Dataset entries:
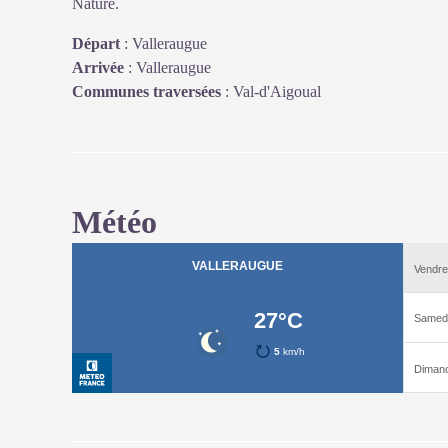
Nature.
Départ
:
Valleraugue
Arrivée
:
Valleraugue
Communes traversées
:
Val-d'Aigoual
Météo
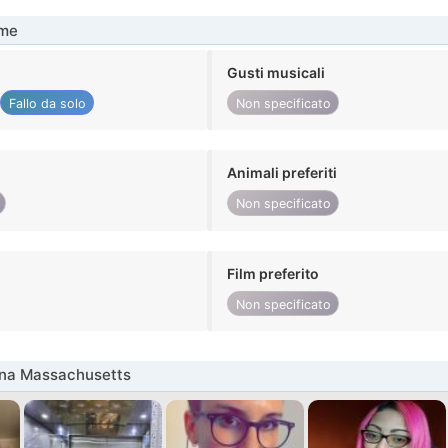
me
Gusti musicali
Fallo da solo
Non specificato
Animali preferiti
Non specificato
Film preferito
Non specificato
nna Massachusetts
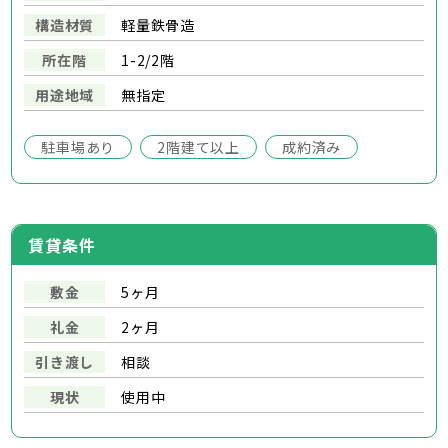
構造材質
軽量鉄骨造
所在階
1-2/2階
用途地域
無指定
駐車場あり
2階建て以上
成約済み
賃貸条件
敷金
5ヶ月
礼金
2ヶ月
引き渡し
相談
現状
使用中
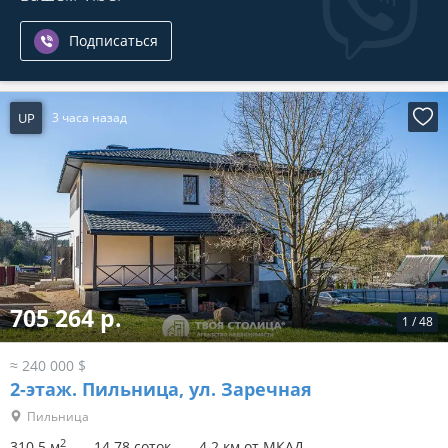
Подписаться
UP
3 часа назад
705 264 р.
1
/
48
≈ 240 000 $
2-этаж.
Пильница, ул. Заречная
Пильница
2
310.5 м
14.78 соток
4.2 км от МКАД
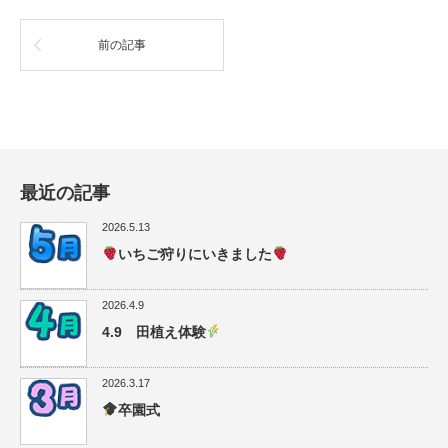
前の記事
最近の記事
2026.5.13
いちご狩りにいきました
2026.4.9
4.9 田植え体験
2026.3.17
卒園式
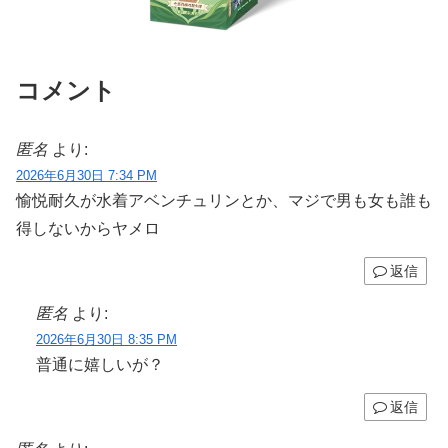
コメント
匿名
より:
2026年6月30日 7:34 PM
愉悦耐久が水着アベンチュリンとか、マジで男も女も誰も
得しないからヤメロ
返信
匿名
より:
2026年6月30日 8:35 PM
普通に嬉しいが？
返信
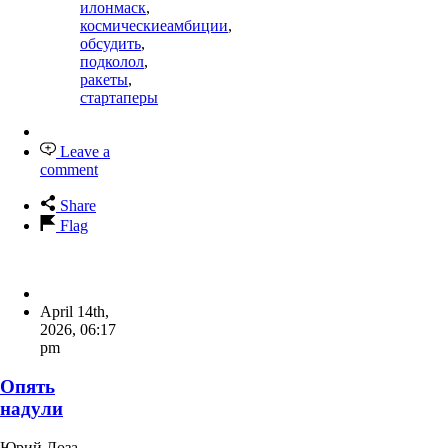
илонмаск
,
космическиеамбиции
,
обсудить
,
подколол
,
ракеты
,
стартаперы
Leave a
comment
Share
Flag
April 14th,
2026
,
06:17
pm
Опять
надули
Юрий Лоза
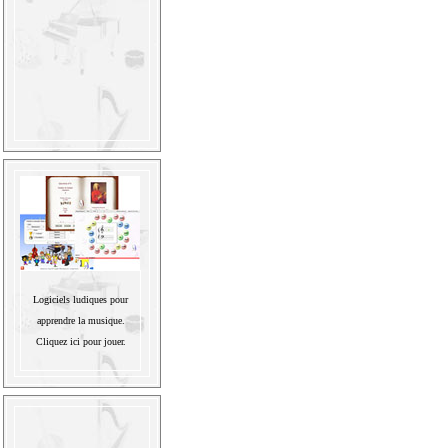
Logiciels ludiques pour
apprendre la musique.
Cliquez ici pour jouer.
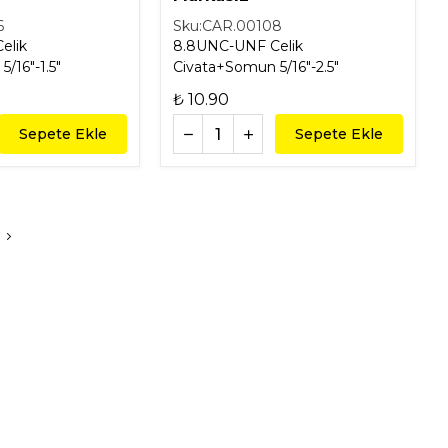
6
Sku:
CAR.00108
elik
8.8UNC-UNF Celik
/16"-1.5"
Civata+Somun 5/16"-2.5"
₺ 10.90
Sepete Ekle
Sepete Ekle
i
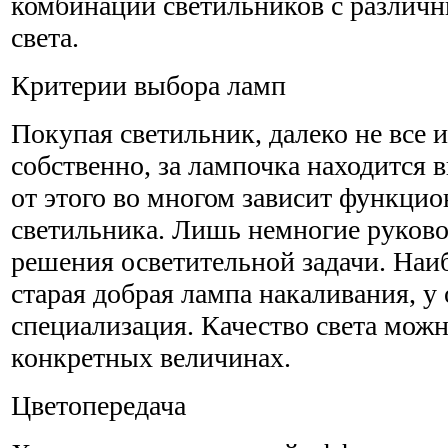
комбинации светильников с различ
света.
Критерии выбора ламп
Покупая светильник, далеко не все и
собственно, за лампочка находится 
от этого во многом зависит функци
светильника. Лишь немногие руков
решения осветительной задачи. Наиб
старая добрая лампа накаливания, у
специализация. Качество света можн
конкретных величинах.
Цветопередача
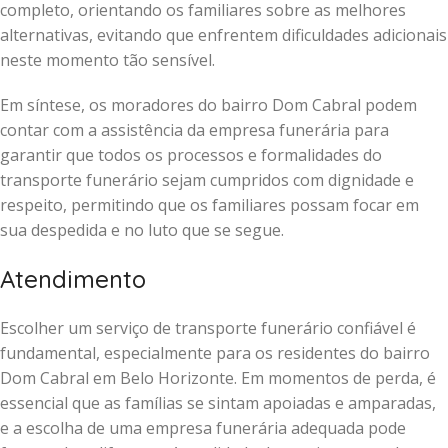
completo, orientando os familiares sobre as melhores
alternativas, evitando que enfrentem dificuldades adicionais
neste momento tão sensível.
Em síntese, os moradores do bairro Dom Cabral podem
contar com a assistência da empresa funerária para
garantir que todos os processos e formalidades do
transporte funerário sejam cumpridos com dignidade e
respeito, permitindo que os familiares possam focar em
sua despedida e no luto que se segue.
Atendimento
Escolher um serviço de transporte funerário confiável é
fundamental, especialmente para os residentes do bairro
Dom Cabral em Belo Horizonte. Em momentos de perda, é
essencial que as famílias se sintam apoiadas e amparadas,
e a escolha de uma empresa funerária adequada pode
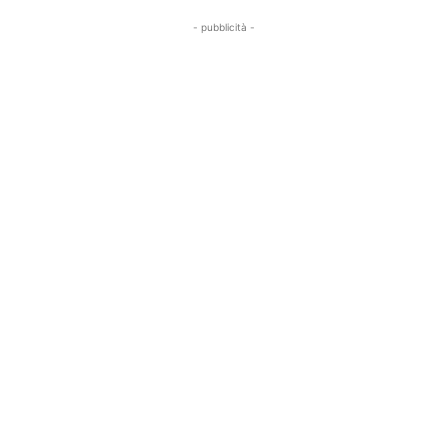
- pubblicità -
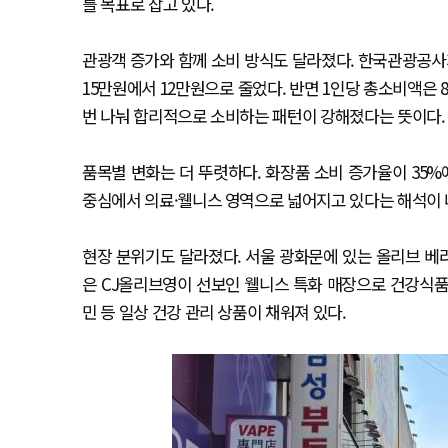
를 목표로 잡고 있다.
관광객 증가와 함께 소비 방식도 달라졌다. 한국관광공사
15만원에서 12만원으로 줄었다. 반면 1인당 총소비액은 8
번 나눠 합리적으로 소비하는 패턴이 강해졌다는 뜻이다.
품목별 변화는 더 뚜렷하다. 화장품 소비 증가율이 35%에
중심에서 의료·웰니스 영역으로 넓어지고 있다는 해석이 
현장 분위기도 달라졌다. 서울 광화문에 있는 올리브 베
은 CJ올리브영이 선보인 웰니스 특화 매장으로 건강식품
민 등 일상 건강 관리 상품이 채워져 있다.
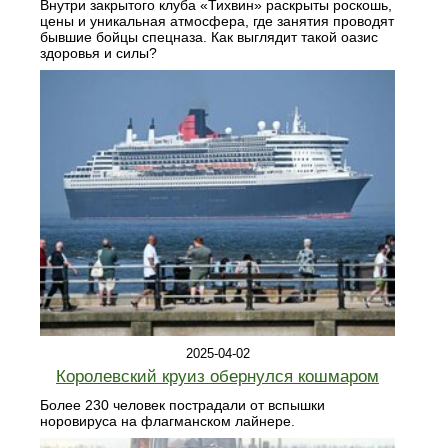
Внутри закрытого клуба «Тихвин» раскрыты роскошь,
цены и уникальная атмосфера, где занятия проводят
бывшие бойцы спецназа. Как выглядит такой оазис
здоровья и силы?
2025-04-02
Королевский круиз обернулся кошмаром
Более 230 человек пострадали от вспышки
норовируса на флагманском лайнере.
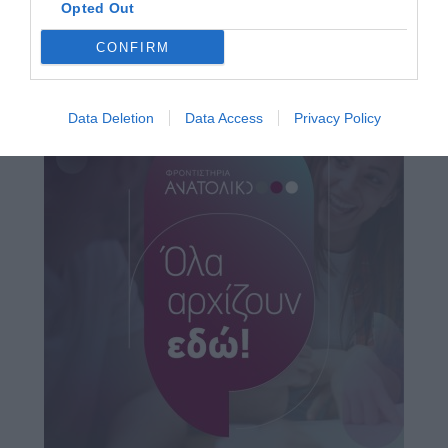
Opted Out
CONFIRM
Data Deletion
Data Access
Privacy Policy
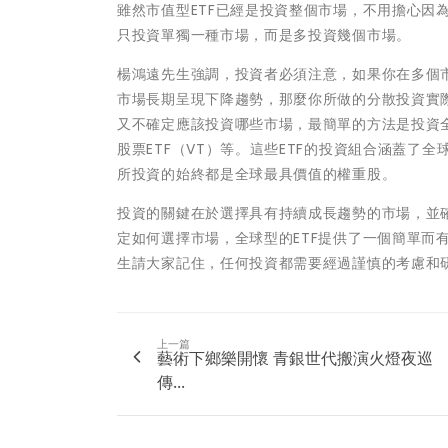
雖然市值型ETF已經是投資整個市場，不用擔心因
只投資單獨一種市場，而是多投資幾個市場。
楊鴻遠先生強調，投資者必須注意，如果你在多個
市場長期呈現下降趨勢，那麼你所做的分散投資實
又不確定應該投資哪些市場，最簡單的方法是投資全球型的E
股票ETF（VT）等。這些ETF的投資組合涵蓋
所投資的始終都是全球最具價值的權重股。
投資的關鍵在於選擇具有持續成長趨勢的市場，並
定如何選擇市場，全球型的ETF提供了一個簡單而
生請大家記住，任何投資都需要經過謹慎的考慮和
上一篇
藝術下鄉樂開懷 青銀世代搬演火燈夜巡
傳...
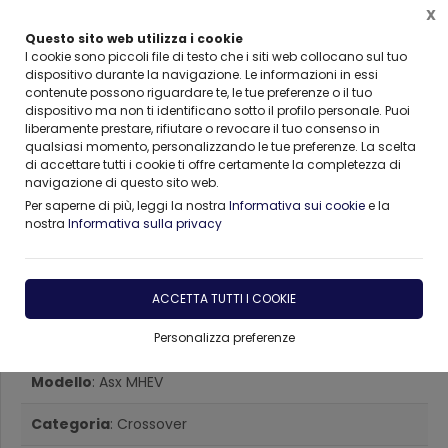
X
Questo sito web utilizza i cookie
I cookie sono piccoli file di testo che i siti web collocano sul tuo
dispositivo durante la navigazione. Le informazioni in essi
contenute possono riguardare te, le tue preferenze o il tuo
Home
AUTO AZIENDALI , KM0
Mitsubishi
Asx
dispositivo ma non ti identificano sotto il profilo personale. Puoi
liberamente prestare, rifiutare o revocare il tuo consenso in
qualsiasi momento, personalizzando le tue preferenze. La scelta
di accettare tutti i cookie ti offre certamente la completezza di
navigazione di questo sito web.
Per saperne di più, leggi la nostra
Informativa sui cookie
e la
nostra
Informativa sulla privacy
Mitsubishi Asx MHEV Elettrica
/ Benzina
ACCETTA TUTTI I COOKIE
Personalizza preferenze
Marca
: Mitsubishi
Modello
: Asx MHEV
Categoria
: Crossover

EXERCISE BRIEF: Give every line of text from the entries above as a numbered list, without blank lines. Leave the pictures out of your answer.

EXPECTED ANSWER:
1. Nature.
2. Départ
3. :
4. Valleraugue
5. Arrivée
6. :
7. Valleraugue
8. Communes traversées
9. :
10. Val-d'Aigoual
11. Météo
12. me
13. Gusti musicali
14. Fallo da solo
15. Non specificato
16. Animali preferiti
17. Non specificato
18. Film preferito
19. Non specificato
20. nna Massachusetts
21. 構造材質
22. 軽量鉄骨造
23. 所在階
24. 1-2/2階
25. 用途地域
26. 無指定
27. 駐車場あり
28. 2階建て以上
29. 成約済み
30. 賃貸条件
31. 敷金
32. 5ヶ月
33. 礼金
34. 2ヶ月
35. 引き渡し
36. 相談
37. 現状
38. 使用中
39. Подписаться
40. UP
41. 3 часа назад
42. 705 264 р.
43. 1
44. /
45. 48
46. ≈ 240 000 $
47. 2-этаж.
48. Пильница, ул. Заречная
49. Пильница
50. 2
51. 310.5 м
52. 14.78 соток
53. 4.2 км от МКАД
54. 前の記事
55. 最近の記事
56. 2026.5.13
57. いちご狩りにいきました
58. 2026.4.9
59. 4.9 田植え体験
60. 2026.3.17
61. 卒園式
62. コメント
63. 匿名
64. より:
65. 2026年6月30日 7:34 PM
66. 愉悦耐久が水着アベンチュリンとか、マジで男も女も誰も
67. 得しないからヤメロ
68. 返信
69. 匿名
70. より:
71. 2026年6月30日 8:35 PM
72. 普通に嬉しいが？
73. 返信
74. илонмаск
75. ,
76. космическиеамбиции
77. ,
78. обсудить
79. ,
80. подколол
81. ,
82. ракеты
83. ,
84. стартаперы
85. Leave a
86. comment
87. Share
88. Flag
89. April 14th,
90. 2026
91. ,
92. 06:17
93. pm
94. Опять
95. надули
96. Юрий Лоза
97. Logiciels ludiques pour
98. apprendre la musique.
99. Cliquez ici pour jouer.
100. 6
101. Sku:
102. CAR.00108
103. elik
104. 8.8UNC-UNF Celik
105. /16"-1.5"
106. Civata+Somun 5/16"-2.5"
107. ₺ 10.90
108. Sepete Ekle
109. Sepete Ekle
110. i
111. комбинации светильников с различ
112. света.
113. Критерии выбора ламп
114. Покупая светильник, далеко не все и
115. собственно, за лампочка находится 
116. от этого во многом зависит функци
117. светильника. Лишь немногие руков
118. решения осветительной задачи. Наиб
119. старая добрая лампа накаливания, у
120. специализация. Качество света можн
121. конкретных величинах.
122. Цветопередача
123. completo, orientando os familiares sobre as melhores
124. alternativas, evitando que enfrentem dificuldades adicionais
125. neste momento tão sensível.
126. Em síntese, os moradores do bairro Dom Cabral podem
127. contar com a assistência da empresa funerária para
128. garantir que todos os processos e formalidades do
129. transporte funerário sejam cumpridos com dignidade e
130. respeito, permitindo que os familiares possam focar em
131. sua despedida e no luto que se segue.
132. Atendimento
133. Escolher um serviço de transporte funerário confiável é
134. fundamental, especialmente para os residentes do bairro
135. Dom Cabral em Belo Horizonte. Em momentos de perda, é
136. essencial que as famílias se sintam apoiadas e amparadas,
137. e a escolha de uma empresa funerária adequada pode
138. - pubblicità -
139. 를 목표로 잡고 있다.
140. 관광객 증가와 함께 소비 방식도 달라졌다. 한국관광공사
141. 15만원에서 12만원으로 줄었다. 반면 1인당 총소비액은 8
142. 번 나눠 합리적으로 소비하는 패턴이 강해졌다는 뜻이다.
143. 품목별 변화는 더 뚜렷하다. 화장품 소비 증가율이 35%에
144. 중심에서 의료·웰니스 영역으로 넓어지고 있다는 해석이 
145. 현장 분위기도 달라졌다. 서울 광화문에 있는 올리브 베
146. 은 CJ올리브영이 선보인 웰니스 특화 매장으로 건강식품
147. 민 등 일상 건강 관리 상품이 채워져 있다.
148. Внутри закрытого клуба «Тихвин» раскрыты роскошь,
149. цены и уникальная атмосфера, где занятия проводят
150. бывшие бойцы спецназа. Как выглядит такой оазис
151. здоровья и силы?
152. 2025-04-02
153. Королевский круиз обернулся кошмаром
154. Более 230 человек пострадали от вспышки
155. норовируса на флагманском лайнере.
156. Opted Out
157. CONFIRM
158. Data Deletion
159. Data Access
160. Privacy Policy
161. 雖然市值型ETF已經是投資整個市場，不用擔心因
162. 只投資單獨一種市場，而是多投資幾個市場。
163. 楊鴻遠先生強調，投資者必須注意，如果你在多個
164. 市場長期呈現下降趨勢，那麼你所做的分散投資實
165. 又不確定應該投資哪些市場，最簡單的方法是投資全球型的E
166. 股票ETF（VT）等。這些ETF的投資組合涵蓋
167. 所投資的始終都是全球最具價值的權重股。
168. 投資的關鍵在於選擇具有持續成長趨勢的市場，並
169. 定如何選擇市場，全球型的ETF提供了一個簡單而
170. 生請大家記住，任何投資都需要經過謹慎的考慮和
171. 上一篇
172. 藝術下鄉樂開懷 青銀世代搬演火燈夜巡
173. 傳...
174. X
175. Questo sito web utilizza i cookie
176. I cookie sono piccoli file di testo che i siti web collocano sul tuo
177. dispositivo durante la navigazione. Le informazioni in essi
178. contenute possono riguardare te, le tue preferenze o il tuo
179. Home
180. AUTO AZIENDALI , KM0
181. Mitsubishi
182. Asx
183. dispositivo ma non ti identificano sotto il profilo personale. Puoi
184. liberamente prestare, rifiutare o revocare il tuo consenso in
185. qualsiasi momento, personalizzando le tue preferenze. La scelta
186. di accettare tutti i cookie ti offre certamente la completezza di
187. navigazione di questo sito web.
188. Per saperne di più, leggi la nostra
189. Informativa sui cookie
190. e la
191. nostra
192. Informativa sulla privacy
193. Mitsubishi Asx MHEV Elettrica
194. / Benzina
195. ACCETTA TUTTI I COOKIE
196. Personalizza preferenze
197. Marca
198. : Mitsubishi
199. Modello
200. : Asx MHEV
201. Categoria
202. : Crossover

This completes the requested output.